*Description of the task*:
Please return every entry below exactly as written, without any of its pictures.

Data for processing Block Start

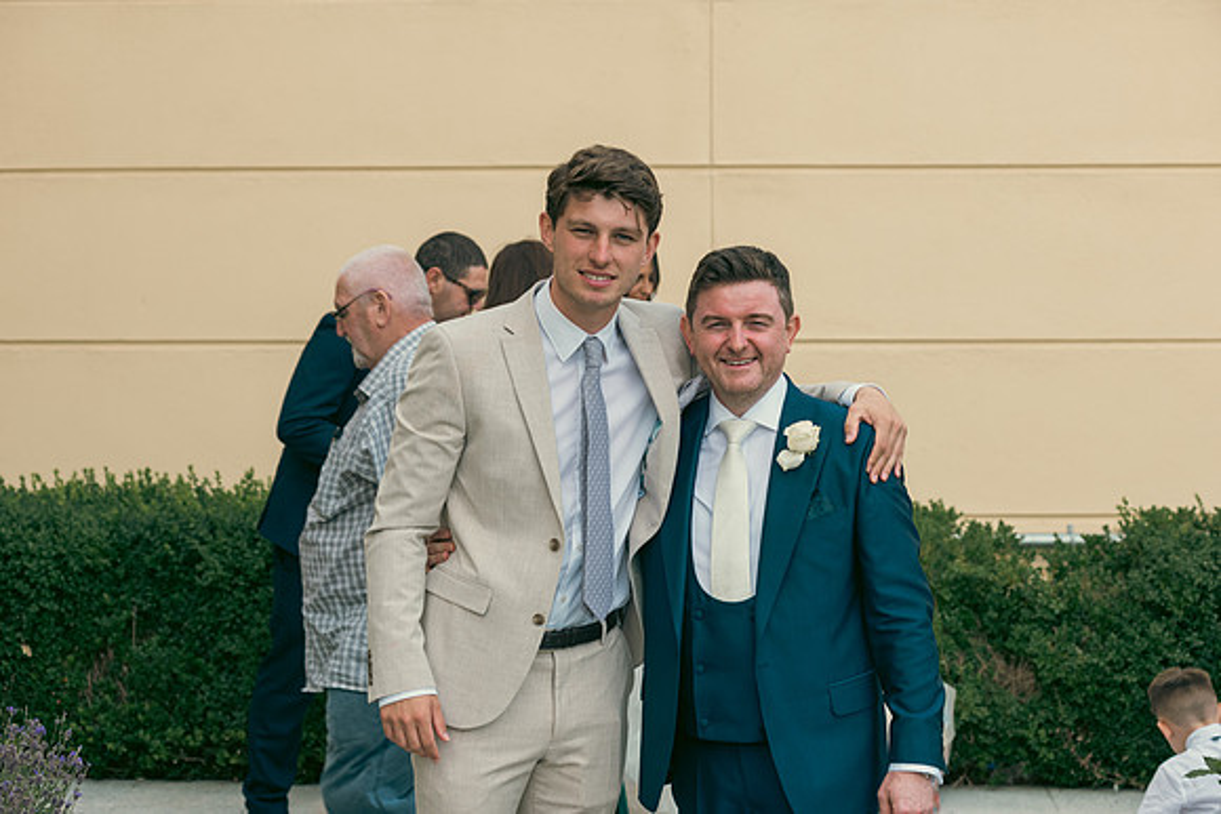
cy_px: 407
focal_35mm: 80
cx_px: 610
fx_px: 2714
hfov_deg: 25.4
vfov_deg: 17.1
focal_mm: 80
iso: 125
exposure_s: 1/160
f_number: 5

Data for processing Block End

*Response to the exercise*:
cy_px: 407
focal_35mm: 80
cx_px: 610
fx_px: 2714
hfov_deg: 25.4
vfov_deg: 17.1
focal_mm: 80
iso: 125
exposure_s: 1/160
f_number: 5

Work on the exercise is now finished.